An ancient textbook detailing the animal kingdom has been rediscovered in the ruins of a German archives which collapsed into rubble three months ago, the chief archivist said Wednesday. In a heritage loss not seen since World War Two bombing, a pothole opened March 3 under the Cologne City Archives, containing one millenium of original historical records. About 85 per cent were sifted from the rubble.
"De Animalibus," a manuscript by the great medieval friar and scientist Albertus Magnus, lists 477 animals and classifies them by their means of getting around: on four legs, swimming, flying or snakewise.
"We found it a few days ago in a bin of salvaged pieces from the site," said archives spokeswoman Claudia Tiggemann in the western city. "It's complete, not ripped apart. It's still bound together."

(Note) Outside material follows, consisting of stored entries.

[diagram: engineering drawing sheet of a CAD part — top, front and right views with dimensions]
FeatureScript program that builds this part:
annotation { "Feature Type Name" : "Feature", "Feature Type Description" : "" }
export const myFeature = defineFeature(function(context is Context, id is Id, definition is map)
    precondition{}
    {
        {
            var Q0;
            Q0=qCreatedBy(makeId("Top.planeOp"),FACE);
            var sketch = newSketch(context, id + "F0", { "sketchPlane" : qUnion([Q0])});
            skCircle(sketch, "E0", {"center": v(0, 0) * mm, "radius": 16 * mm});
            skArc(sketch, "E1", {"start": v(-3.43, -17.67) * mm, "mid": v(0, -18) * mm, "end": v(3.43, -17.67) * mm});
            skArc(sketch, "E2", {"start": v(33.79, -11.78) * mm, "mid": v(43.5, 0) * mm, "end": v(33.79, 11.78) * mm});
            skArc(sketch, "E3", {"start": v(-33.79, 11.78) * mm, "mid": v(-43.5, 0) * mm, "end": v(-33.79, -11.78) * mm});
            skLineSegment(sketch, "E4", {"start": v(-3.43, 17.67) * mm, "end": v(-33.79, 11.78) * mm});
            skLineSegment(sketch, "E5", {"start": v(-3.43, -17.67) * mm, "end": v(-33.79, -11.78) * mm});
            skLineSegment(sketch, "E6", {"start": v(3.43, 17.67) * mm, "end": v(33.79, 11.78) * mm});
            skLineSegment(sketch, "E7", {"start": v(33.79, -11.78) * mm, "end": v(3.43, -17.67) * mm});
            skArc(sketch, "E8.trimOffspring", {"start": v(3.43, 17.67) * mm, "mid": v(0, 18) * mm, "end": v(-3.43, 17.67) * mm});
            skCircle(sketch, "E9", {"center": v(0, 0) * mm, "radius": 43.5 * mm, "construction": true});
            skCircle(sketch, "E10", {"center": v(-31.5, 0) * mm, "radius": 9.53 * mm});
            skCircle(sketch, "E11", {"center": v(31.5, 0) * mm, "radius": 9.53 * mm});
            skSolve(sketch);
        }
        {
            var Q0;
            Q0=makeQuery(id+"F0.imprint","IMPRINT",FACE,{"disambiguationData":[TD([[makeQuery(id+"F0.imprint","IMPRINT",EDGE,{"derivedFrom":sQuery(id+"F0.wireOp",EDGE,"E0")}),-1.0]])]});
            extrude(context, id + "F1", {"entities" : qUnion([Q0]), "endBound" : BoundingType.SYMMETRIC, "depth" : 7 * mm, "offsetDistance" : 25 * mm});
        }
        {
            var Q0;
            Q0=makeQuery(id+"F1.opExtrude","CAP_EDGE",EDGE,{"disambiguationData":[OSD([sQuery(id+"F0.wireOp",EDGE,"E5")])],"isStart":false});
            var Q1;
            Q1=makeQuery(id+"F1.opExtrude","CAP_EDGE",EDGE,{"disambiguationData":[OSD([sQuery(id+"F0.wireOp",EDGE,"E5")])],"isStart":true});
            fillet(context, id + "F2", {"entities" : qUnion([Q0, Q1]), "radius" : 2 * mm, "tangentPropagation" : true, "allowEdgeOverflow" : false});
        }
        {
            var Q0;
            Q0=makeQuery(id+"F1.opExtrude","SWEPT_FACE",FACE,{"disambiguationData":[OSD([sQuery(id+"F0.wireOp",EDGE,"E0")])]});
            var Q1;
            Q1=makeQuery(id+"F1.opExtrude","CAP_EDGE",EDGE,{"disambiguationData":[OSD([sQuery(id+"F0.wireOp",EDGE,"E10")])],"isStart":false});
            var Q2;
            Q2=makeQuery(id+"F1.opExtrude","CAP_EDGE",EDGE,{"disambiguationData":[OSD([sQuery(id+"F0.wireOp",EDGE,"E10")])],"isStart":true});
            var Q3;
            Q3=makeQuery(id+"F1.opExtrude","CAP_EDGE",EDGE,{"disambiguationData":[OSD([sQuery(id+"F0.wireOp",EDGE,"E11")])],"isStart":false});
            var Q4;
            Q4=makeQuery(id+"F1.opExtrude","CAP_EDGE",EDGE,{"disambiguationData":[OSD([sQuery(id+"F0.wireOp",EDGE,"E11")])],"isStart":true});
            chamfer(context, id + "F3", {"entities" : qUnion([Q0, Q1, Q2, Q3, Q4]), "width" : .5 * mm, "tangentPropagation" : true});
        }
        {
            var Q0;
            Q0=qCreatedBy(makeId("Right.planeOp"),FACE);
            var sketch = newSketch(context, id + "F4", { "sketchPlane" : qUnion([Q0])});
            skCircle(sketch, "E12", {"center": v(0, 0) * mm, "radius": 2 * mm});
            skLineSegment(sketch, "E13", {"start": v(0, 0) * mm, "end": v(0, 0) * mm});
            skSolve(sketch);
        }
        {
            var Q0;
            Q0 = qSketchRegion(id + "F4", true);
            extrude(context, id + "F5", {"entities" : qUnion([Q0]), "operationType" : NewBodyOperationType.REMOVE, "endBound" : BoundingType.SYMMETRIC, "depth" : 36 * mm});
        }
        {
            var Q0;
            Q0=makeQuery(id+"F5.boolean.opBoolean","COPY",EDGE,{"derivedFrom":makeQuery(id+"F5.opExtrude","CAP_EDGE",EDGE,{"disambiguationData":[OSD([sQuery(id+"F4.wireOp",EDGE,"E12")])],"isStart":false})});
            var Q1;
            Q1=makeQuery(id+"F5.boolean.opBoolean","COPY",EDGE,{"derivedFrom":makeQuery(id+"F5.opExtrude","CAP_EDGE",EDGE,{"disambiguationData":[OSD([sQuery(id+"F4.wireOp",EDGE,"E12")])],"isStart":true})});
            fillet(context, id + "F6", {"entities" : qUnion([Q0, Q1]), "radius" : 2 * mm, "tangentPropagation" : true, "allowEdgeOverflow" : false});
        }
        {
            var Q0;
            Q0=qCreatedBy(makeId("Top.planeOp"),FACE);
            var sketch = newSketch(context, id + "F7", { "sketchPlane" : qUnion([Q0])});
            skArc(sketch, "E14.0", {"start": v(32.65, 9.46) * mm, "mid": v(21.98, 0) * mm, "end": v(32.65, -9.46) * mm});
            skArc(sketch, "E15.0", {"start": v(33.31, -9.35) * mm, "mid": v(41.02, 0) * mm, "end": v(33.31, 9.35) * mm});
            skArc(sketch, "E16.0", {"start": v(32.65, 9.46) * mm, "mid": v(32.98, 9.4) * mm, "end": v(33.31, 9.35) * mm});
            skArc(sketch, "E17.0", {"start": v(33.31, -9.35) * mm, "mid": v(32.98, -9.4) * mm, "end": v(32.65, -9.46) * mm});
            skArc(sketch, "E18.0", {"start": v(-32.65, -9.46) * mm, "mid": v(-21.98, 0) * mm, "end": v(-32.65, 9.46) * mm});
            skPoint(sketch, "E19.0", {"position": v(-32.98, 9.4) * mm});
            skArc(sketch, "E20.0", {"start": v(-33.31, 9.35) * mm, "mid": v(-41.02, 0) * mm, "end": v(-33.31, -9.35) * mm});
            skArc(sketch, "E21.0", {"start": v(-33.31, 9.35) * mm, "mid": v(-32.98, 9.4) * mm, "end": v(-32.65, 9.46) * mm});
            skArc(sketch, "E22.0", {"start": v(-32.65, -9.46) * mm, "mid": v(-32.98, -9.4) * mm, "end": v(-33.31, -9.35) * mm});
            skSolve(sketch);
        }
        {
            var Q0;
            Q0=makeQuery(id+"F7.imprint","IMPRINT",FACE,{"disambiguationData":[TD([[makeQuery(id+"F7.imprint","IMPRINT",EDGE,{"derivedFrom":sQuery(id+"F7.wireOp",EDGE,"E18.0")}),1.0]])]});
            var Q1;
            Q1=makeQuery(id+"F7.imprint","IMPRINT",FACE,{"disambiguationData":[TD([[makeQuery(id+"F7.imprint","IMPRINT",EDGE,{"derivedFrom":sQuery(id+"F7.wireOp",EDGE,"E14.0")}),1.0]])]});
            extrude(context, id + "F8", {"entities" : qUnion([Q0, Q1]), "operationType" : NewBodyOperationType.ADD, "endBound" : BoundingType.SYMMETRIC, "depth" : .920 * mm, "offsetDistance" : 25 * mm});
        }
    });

The book is one of two manuscripts the archives owns by Albertus Magnus (1200-1280), often considered the greatest German medieval scholar. The other was recovered earlier.
In the jumble of concrete and dust, some documents survived battered but intact, while others were reduced to pulp. Recombining all the damp scraps of paper may take decades and cost tens of millions of euros, experts warn.
Hundreds of unpaid archivists from all over Europe have helped sort the rubble. The archives said the volunteer project would terminate at the end of this week, with most of the first-aid stage complete.